#### MATERIAL FOR THIS TASK ####
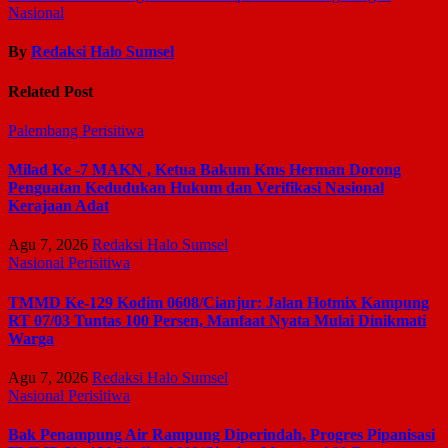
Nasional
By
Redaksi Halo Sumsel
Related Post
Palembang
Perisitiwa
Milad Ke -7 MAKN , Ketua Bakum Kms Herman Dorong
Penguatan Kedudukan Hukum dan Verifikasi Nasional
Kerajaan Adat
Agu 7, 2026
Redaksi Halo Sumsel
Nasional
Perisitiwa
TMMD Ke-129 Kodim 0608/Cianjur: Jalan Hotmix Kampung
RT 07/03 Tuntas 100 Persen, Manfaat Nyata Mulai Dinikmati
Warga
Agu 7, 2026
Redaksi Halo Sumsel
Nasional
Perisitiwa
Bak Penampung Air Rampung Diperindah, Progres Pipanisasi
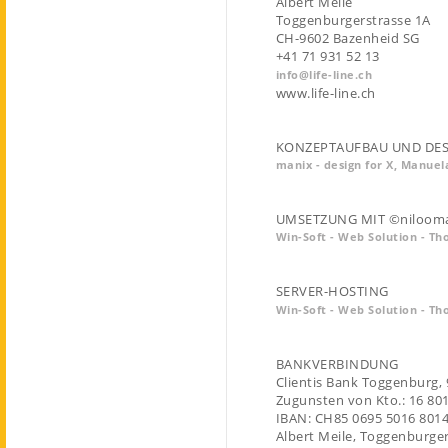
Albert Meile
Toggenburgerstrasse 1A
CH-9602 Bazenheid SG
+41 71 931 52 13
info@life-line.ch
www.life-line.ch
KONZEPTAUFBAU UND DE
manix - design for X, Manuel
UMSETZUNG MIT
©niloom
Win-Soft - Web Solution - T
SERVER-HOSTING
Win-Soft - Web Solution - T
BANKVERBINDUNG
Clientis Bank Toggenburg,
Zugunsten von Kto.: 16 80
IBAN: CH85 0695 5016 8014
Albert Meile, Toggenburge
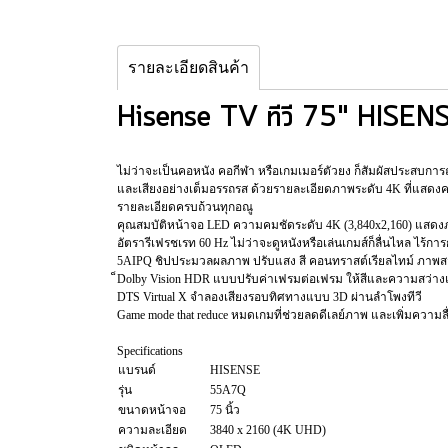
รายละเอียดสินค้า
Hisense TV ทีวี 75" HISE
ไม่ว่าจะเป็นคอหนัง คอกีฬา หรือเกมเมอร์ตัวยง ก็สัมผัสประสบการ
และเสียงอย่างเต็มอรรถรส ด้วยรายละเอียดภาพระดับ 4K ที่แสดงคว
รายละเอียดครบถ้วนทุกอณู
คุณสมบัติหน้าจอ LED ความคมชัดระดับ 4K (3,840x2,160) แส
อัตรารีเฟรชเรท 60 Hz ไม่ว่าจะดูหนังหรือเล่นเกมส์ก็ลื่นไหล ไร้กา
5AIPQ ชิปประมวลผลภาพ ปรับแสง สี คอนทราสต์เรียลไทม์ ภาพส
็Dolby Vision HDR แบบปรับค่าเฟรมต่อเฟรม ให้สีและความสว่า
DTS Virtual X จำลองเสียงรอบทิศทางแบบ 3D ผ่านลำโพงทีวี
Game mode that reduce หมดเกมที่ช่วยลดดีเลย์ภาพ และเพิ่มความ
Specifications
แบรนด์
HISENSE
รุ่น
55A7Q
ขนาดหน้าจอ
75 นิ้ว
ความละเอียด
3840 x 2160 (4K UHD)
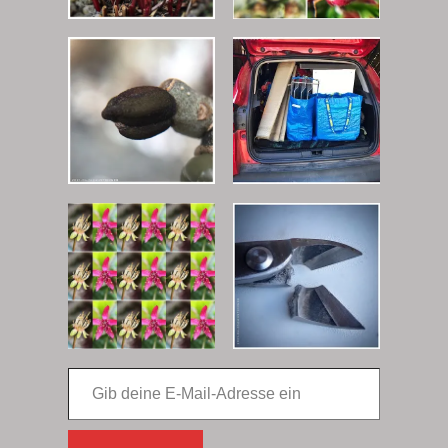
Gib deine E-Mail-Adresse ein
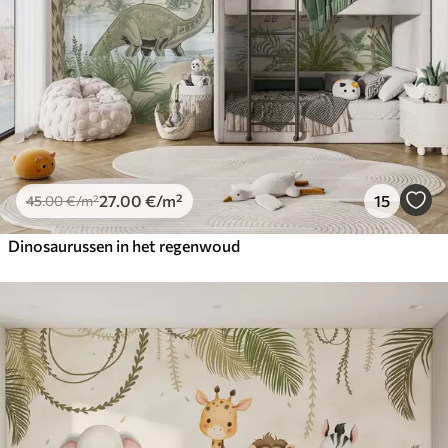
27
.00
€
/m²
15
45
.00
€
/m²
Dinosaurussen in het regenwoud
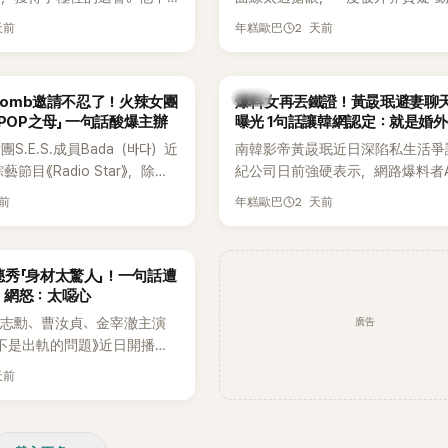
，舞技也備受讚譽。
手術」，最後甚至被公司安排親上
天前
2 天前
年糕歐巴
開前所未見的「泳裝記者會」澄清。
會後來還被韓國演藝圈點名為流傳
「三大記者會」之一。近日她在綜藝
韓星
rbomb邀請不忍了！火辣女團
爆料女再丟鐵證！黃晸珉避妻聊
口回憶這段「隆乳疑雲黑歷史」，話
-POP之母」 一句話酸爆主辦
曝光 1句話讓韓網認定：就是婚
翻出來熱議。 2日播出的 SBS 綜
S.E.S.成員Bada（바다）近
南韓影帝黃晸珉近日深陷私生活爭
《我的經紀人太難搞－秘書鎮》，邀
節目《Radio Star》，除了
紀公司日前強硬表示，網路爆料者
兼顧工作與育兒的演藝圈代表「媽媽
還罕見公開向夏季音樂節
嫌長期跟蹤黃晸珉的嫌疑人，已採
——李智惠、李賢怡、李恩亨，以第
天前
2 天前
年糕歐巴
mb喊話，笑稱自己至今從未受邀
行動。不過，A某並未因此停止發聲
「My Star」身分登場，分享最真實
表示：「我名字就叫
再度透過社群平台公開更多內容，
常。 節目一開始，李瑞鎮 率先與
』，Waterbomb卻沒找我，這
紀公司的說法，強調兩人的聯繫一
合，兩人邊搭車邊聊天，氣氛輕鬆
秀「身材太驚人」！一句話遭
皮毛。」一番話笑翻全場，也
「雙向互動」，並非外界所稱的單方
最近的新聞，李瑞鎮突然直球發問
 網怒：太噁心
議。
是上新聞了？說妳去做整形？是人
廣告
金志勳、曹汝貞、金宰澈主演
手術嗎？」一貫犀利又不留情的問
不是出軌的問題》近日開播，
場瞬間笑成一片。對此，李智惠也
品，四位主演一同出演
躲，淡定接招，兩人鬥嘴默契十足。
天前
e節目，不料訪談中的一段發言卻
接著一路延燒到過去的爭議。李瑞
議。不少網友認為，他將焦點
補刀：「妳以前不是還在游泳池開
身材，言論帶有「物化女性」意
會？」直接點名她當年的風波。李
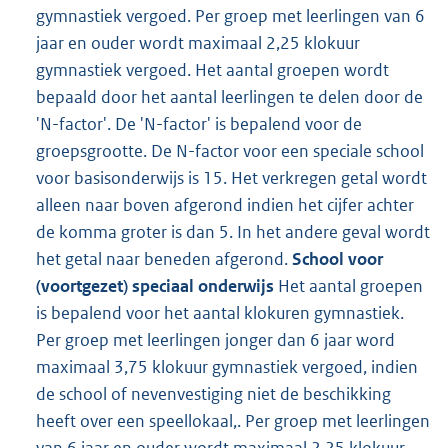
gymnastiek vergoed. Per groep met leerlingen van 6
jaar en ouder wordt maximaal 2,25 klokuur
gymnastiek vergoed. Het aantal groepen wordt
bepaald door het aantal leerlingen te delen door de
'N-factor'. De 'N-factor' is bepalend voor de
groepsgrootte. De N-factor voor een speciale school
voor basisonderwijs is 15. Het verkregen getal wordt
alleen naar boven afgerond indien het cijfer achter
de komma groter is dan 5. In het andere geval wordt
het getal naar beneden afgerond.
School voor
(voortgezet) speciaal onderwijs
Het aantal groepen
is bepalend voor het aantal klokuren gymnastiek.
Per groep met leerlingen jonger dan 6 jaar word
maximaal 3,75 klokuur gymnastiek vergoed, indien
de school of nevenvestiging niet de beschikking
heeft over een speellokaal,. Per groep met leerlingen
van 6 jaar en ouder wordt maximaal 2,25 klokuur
####
#### MATERIAL FOR THIS TASK ####
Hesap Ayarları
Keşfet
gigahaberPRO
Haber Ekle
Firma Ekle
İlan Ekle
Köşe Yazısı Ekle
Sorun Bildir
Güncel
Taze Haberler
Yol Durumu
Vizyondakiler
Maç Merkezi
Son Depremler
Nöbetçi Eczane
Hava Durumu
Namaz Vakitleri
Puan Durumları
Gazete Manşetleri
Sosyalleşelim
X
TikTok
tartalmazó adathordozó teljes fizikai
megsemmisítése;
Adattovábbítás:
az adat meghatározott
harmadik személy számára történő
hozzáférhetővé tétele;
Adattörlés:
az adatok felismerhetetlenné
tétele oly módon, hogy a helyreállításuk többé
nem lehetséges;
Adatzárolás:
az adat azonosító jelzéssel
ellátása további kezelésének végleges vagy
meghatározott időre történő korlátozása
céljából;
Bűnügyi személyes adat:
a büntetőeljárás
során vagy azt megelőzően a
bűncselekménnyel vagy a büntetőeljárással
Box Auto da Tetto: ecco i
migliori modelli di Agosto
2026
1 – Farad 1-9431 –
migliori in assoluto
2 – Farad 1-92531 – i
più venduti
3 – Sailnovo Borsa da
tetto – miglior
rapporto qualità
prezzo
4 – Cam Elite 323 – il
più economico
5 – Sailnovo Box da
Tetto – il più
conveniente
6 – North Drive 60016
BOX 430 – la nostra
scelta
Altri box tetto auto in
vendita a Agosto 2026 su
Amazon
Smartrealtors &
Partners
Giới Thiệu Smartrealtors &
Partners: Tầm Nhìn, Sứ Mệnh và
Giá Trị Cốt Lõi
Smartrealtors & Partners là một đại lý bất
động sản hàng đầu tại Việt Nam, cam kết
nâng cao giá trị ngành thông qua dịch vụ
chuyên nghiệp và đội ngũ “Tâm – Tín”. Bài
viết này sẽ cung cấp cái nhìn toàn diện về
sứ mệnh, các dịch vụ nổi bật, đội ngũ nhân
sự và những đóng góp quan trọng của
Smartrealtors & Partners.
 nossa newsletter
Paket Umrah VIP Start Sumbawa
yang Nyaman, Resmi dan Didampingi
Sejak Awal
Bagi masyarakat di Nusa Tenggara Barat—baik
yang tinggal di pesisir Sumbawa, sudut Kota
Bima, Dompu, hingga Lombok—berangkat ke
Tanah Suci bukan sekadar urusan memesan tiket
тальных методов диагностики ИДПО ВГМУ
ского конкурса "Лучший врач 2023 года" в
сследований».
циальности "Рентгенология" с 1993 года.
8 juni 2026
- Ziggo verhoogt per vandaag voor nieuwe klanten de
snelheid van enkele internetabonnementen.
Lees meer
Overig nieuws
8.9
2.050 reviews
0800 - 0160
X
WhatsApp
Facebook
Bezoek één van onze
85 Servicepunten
####
#### MATERIAL FOR THIS TASK ####
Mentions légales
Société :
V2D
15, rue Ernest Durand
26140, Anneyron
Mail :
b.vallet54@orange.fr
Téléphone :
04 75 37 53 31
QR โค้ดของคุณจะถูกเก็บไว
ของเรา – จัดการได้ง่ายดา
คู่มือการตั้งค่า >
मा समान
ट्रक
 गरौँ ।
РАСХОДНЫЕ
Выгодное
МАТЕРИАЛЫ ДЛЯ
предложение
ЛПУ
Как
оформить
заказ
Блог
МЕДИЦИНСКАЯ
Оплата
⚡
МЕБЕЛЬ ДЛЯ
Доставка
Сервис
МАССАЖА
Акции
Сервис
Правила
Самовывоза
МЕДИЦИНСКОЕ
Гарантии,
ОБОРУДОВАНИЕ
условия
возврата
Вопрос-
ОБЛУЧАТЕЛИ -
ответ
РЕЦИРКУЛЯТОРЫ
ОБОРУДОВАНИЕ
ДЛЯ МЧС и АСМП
####
WHAT YOU NEED TO DO:
From the records above, give again exactly the lines running from the line with "School voor" to the line with "de school of", inclusive.

RESULT FOR THIS EXERCISE:
School voor
(voortgezet) speciaal onderwijs
Het aantal groepen
is bepalend voor het aantal klokuren gymnastiek.
Per groep met leerlingen jonger dan 6 jaar word
maximaal 3,75 klokuur gymnastiek vergoed, indien
de school of nevenvestiging niet de beschikking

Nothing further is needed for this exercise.